- [Task directions] In the answer, each line from the top of the material through the line that contains "ring mcp: (623, 757)" is restated exactly. No picture is given again.

- [Source material]
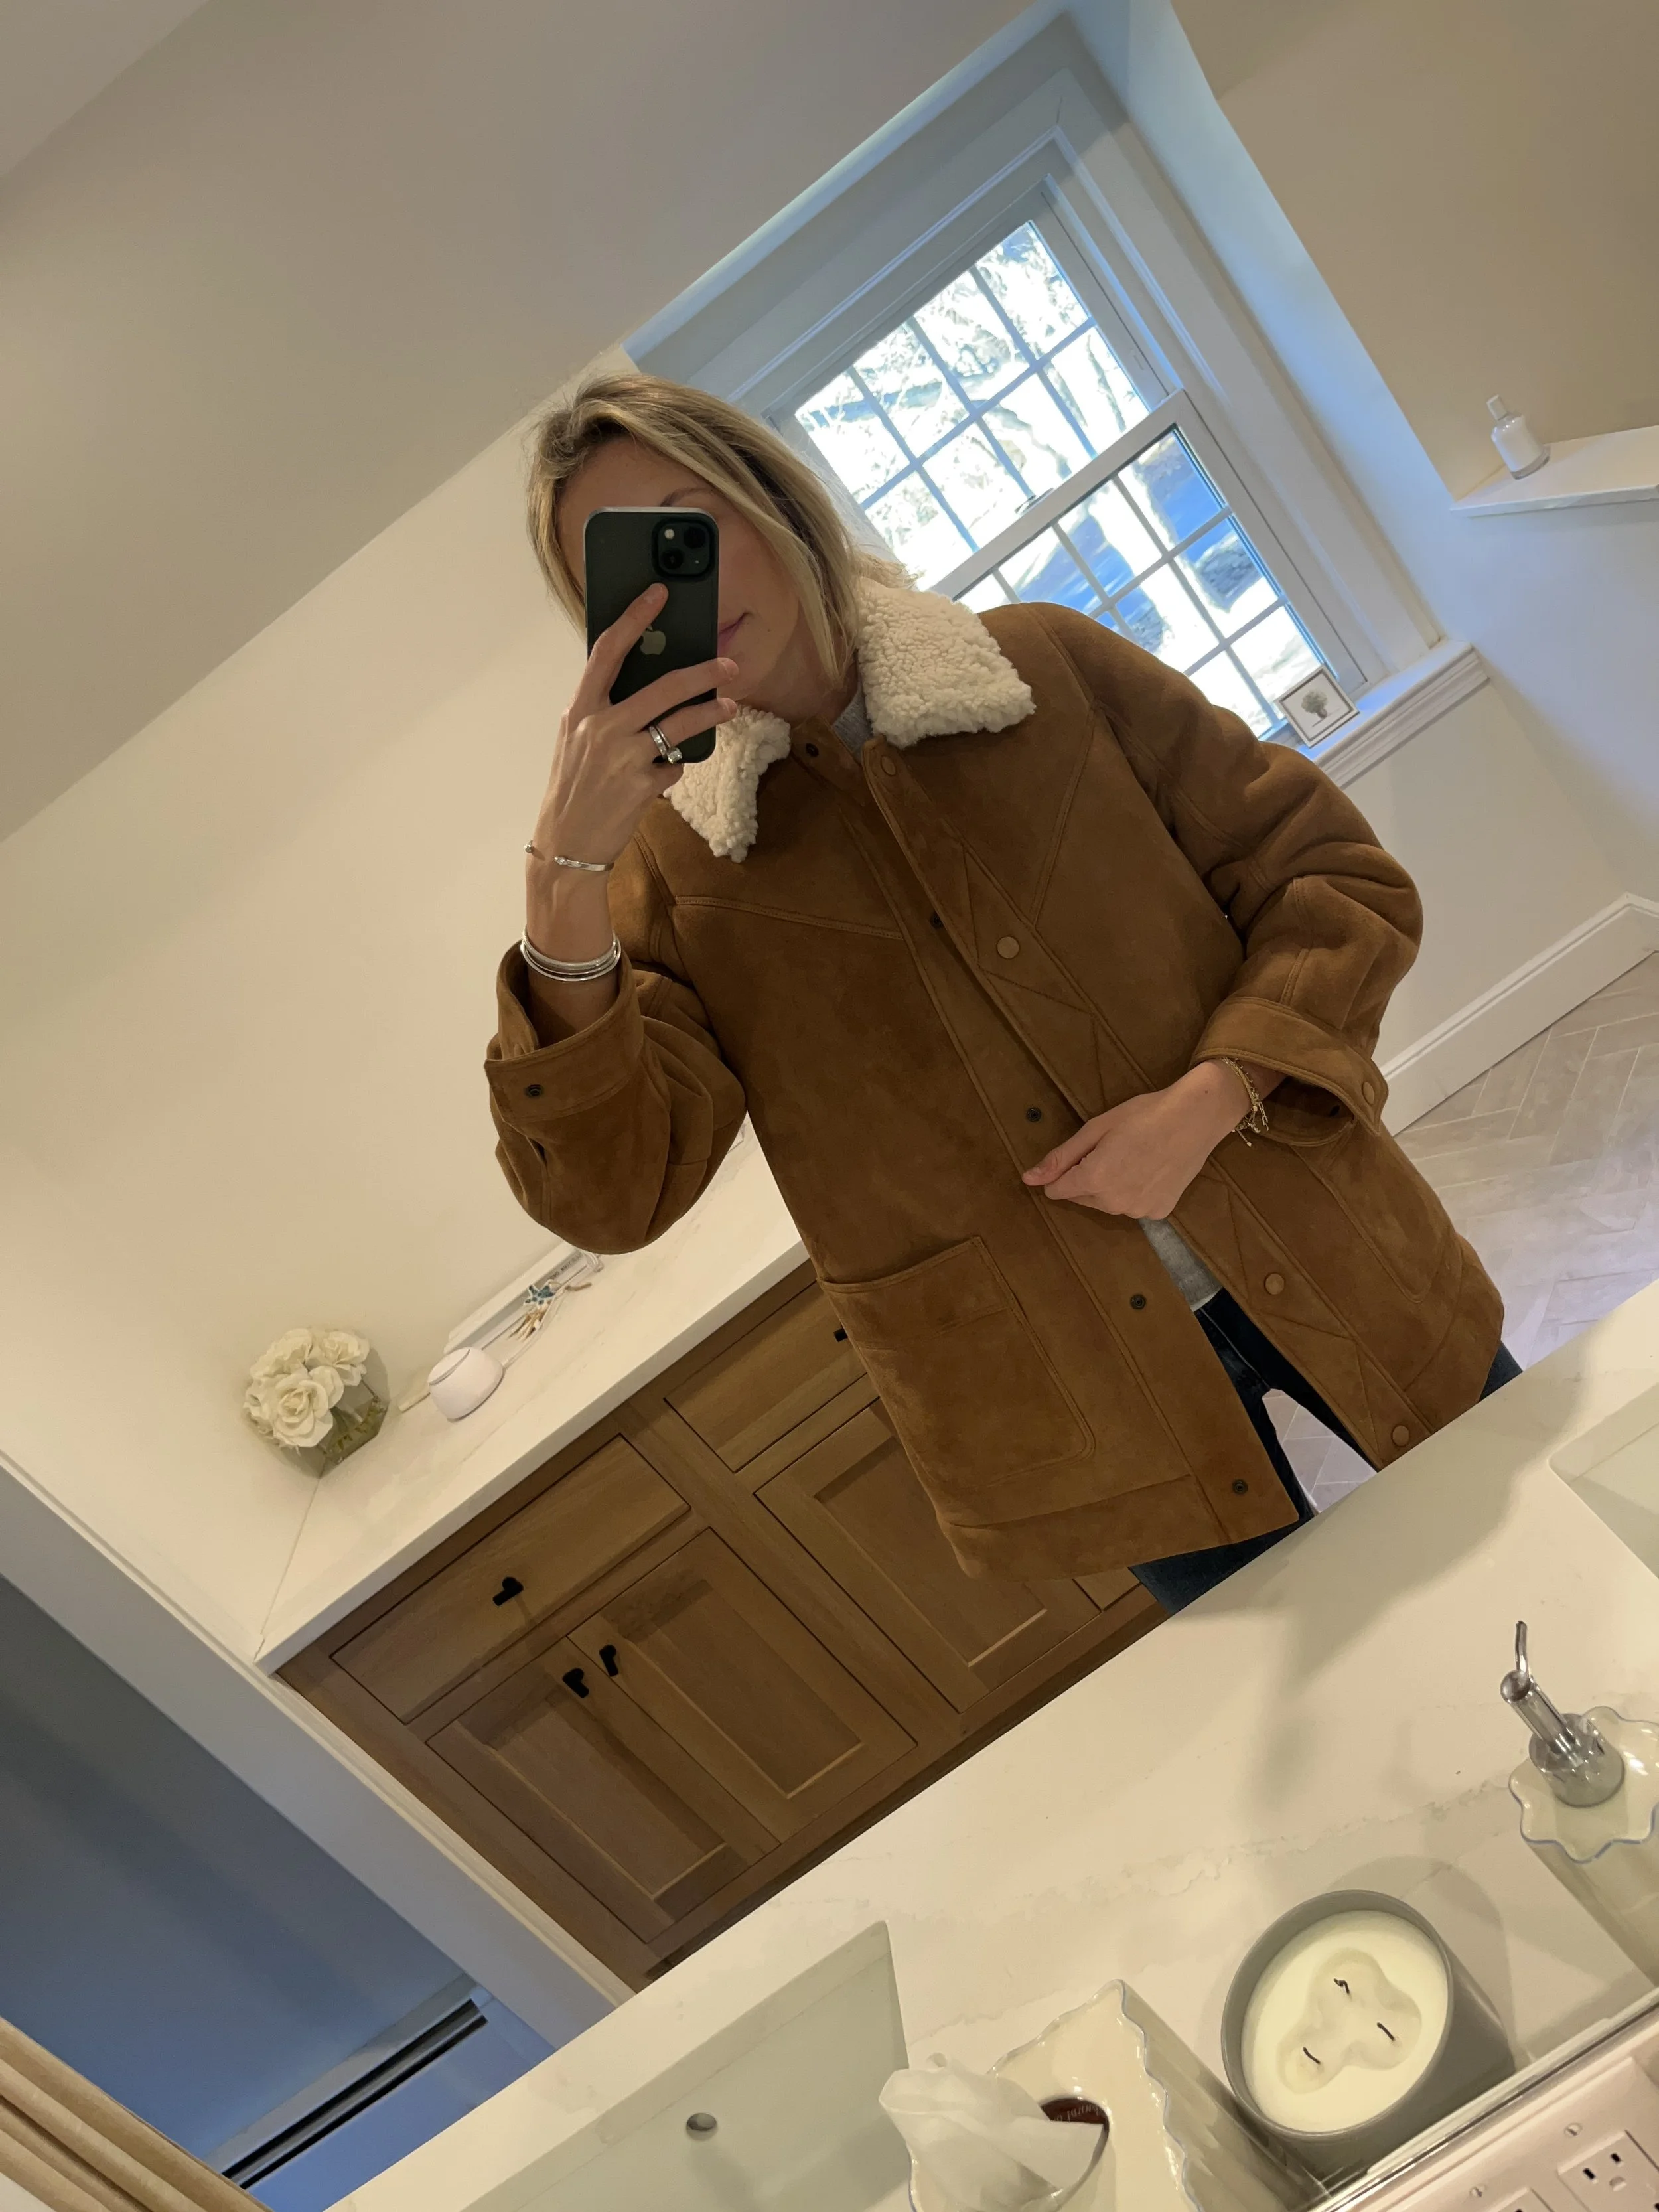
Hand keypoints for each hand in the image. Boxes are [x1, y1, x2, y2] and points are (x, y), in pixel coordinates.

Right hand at [527, 583, 738, 873]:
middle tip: (728, 664)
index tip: (658, 594)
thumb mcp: (576, 741)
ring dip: (710, 713)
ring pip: (680, 725)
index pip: (608, 651)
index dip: (634, 618)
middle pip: (662, 687)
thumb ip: (603, 711)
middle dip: (702, 672)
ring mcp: (623, 757)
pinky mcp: (642, 785)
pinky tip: (658, 777)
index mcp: (580, 710)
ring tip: (728, 706)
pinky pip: (673, 767)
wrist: (565, 845)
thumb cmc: (573, 788)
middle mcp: (601, 728)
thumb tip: (644, 684)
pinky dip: (671, 769)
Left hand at [1021, 1062, 1257, 1217]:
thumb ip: (1061, 1158)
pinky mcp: (1159, 1212)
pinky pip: (1133, 1205)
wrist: (1196, 1117)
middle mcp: (1114, 1204)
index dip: (1064, 1170)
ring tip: (1135, 1156)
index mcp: (1094, 1181)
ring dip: (1111, 1185)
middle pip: (1082, 1197)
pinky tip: (1152, 1168)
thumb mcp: (1096, 1129)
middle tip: (1115, 1148)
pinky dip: (1136, 1191)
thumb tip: (1028, 1179)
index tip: (1086, 1151)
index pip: (1056, 1191)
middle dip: (1087, 1177)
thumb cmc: (1144, 1114)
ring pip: (1107, 1203)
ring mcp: (1139, 1212)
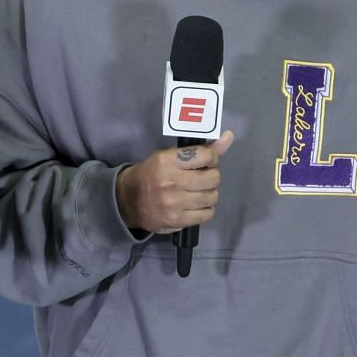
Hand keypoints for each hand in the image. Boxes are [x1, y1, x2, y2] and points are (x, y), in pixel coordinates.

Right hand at [115, 130, 234, 234]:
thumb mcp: (170, 156)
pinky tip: (196, 205)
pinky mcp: (177, 220)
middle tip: (202, 178)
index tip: (205, 162)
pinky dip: (205, 209)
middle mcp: (171, 181)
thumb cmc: (152, 174)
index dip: (211, 158)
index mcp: (168, 161)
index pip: (206, 155)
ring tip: (198, 192)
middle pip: (213, 178)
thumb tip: (229, 136)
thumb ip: (201, 149)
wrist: (128, 200)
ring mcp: (174, 203)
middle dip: (211, 177)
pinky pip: (206, 214)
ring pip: (212, 196)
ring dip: (209, 194)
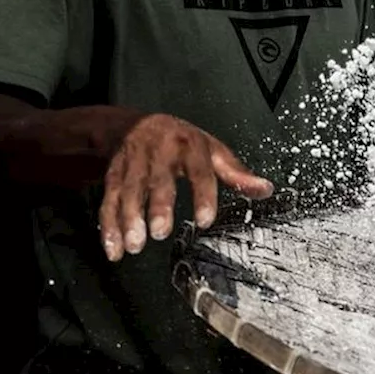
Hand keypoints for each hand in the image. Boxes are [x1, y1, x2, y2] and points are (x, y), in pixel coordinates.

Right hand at [100, 114, 272, 260]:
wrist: (135, 124)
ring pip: (128, 191)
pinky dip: (108, 226)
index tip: (205, 220)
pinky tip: (114, 249)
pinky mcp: (113, 175)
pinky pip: (108, 200)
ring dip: (128, 219)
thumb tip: (266, 189)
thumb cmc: (182, 142)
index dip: (202, 195)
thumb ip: (235, 172)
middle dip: (157, 207)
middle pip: (157, 181)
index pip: (198, 170)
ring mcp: (132, 163)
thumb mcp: (212, 151)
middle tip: (160, 232)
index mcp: (188, 146)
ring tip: (135, 245)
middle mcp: (158, 152)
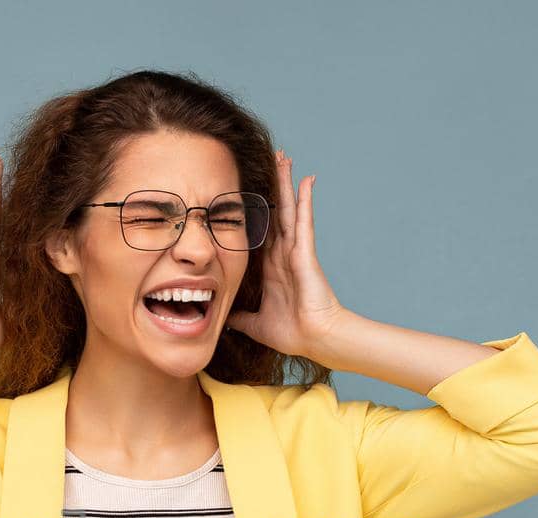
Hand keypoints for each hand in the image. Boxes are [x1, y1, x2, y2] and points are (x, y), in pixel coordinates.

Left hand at [224, 149, 346, 361]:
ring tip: (284, 158)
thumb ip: (239, 318)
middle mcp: (283, 254)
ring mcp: (295, 251)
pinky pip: (304, 221)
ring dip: (286, 184)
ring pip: (288, 210)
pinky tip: (307, 180)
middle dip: (272, 187)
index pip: (261, 231)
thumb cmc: (292, 333)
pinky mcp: (305, 253)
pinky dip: (304, 200)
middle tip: (270, 160)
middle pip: (275, 212)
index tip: (248, 191)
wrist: (315, 340)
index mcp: (271, 268)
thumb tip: (222, 319)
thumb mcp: (255, 324)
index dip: (255, 210)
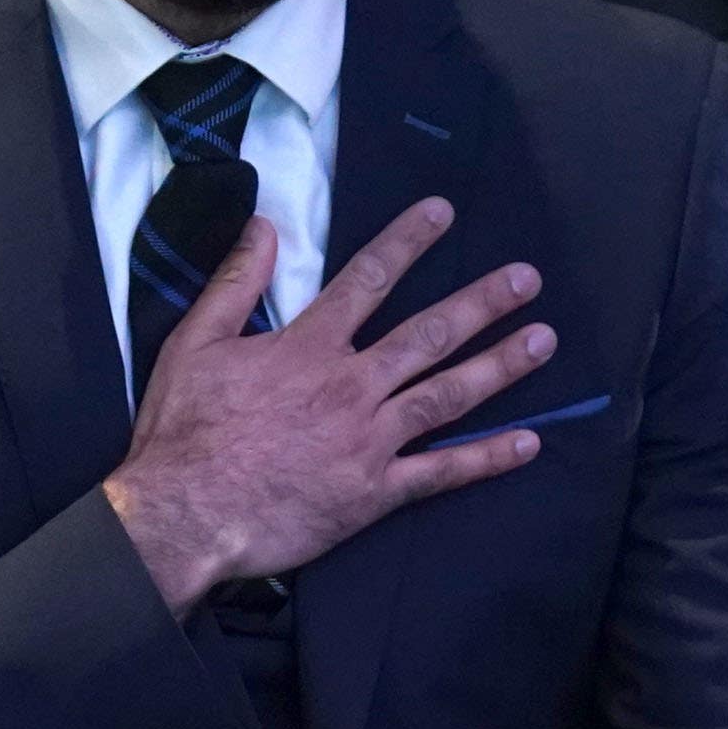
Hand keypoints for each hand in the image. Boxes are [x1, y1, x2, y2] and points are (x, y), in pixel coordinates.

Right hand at [104, 197, 554, 613]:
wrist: (185, 515)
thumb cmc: (183, 432)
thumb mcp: (194, 343)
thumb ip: (235, 282)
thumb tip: (264, 225)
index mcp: (308, 348)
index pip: (368, 279)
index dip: (408, 242)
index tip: (444, 213)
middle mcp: (351, 386)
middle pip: (430, 333)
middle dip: (482, 302)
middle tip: (526, 279)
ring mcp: (369, 441)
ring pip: (448, 394)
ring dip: (500, 365)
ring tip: (543, 340)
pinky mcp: (374, 494)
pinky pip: (441, 473)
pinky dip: (486, 458)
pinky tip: (528, 442)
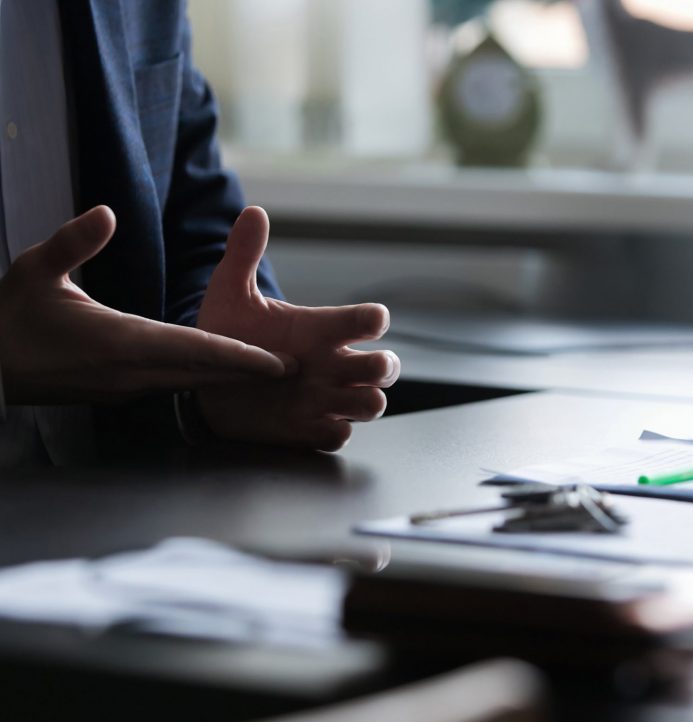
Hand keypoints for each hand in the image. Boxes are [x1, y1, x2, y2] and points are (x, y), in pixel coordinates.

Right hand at [0, 206, 293, 404]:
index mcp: (118, 341)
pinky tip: (227, 377)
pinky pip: (176, 386)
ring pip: (193, 383)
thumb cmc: (10, 317)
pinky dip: (207, 381)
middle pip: (204, 373)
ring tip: (273, 373)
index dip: (237, 356)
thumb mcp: (33, 270)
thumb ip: (73, 242)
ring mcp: (129, 387)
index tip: (274, 362)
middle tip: (293, 369)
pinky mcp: (123, 392)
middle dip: (249, 372)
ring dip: (232, 379)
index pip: (191, 350)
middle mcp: (132, 371)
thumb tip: (106, 211)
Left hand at [196, 207, 400, 451]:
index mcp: (322, 331)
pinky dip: (334, 431)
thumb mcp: (231, 295)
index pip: (368, 321)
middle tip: (365, 366)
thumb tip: (254, 211)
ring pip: (372, 403)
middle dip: (385, 366)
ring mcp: (324, 399)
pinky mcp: (308, 429)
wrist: (202, 384)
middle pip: (386, 367)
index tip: (369, 322)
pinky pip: (339, 436)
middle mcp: (332, 365)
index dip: (375, 320)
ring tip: (336, 397)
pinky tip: (309, 424)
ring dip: (365, 401)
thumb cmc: (226, 336)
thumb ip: (243, 256)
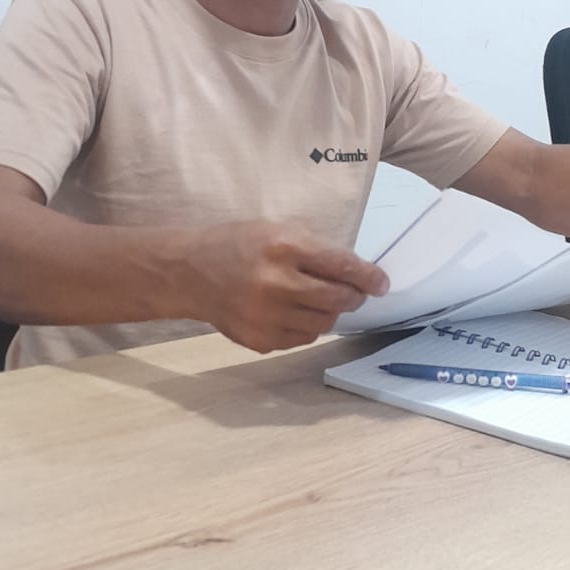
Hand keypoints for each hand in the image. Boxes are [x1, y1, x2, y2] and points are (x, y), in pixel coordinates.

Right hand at [189, 221, 388, 351]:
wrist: (188, 273)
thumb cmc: (238, 245)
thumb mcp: (276, 230)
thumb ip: (315, 250)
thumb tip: (357, 273)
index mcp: (282, 247)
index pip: (341, 266)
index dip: (368, 276)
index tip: (381, 283)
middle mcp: (275, 283)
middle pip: (337, 300)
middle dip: (354, 297)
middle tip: (354, 293)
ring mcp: (266, 316)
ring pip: (323, 323)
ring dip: (329, 312)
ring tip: (317, 299)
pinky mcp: (259, 339)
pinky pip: (301, 338)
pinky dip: (306, 326)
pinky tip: (291, 312)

- [Exercise output]
Hand keypoints for each hand in the image. Boxes are [x1, y1, x2, y2] and points are (x, y), in pixel coordinates.

Right hand at [527, 583, 738, 873]:
middle tip: (728, 664)
index tip: (658, 594)
thumb mcp: (576, 741)
ring dip: (710, 713)
ring pip: (680, 725)
index pip: (608, 651)
index dip: (634, 618)
middle pip: (662, 687)
thumb ip: (603, 711)
middle dip: (702, 672)
ring mcp: (623, 757)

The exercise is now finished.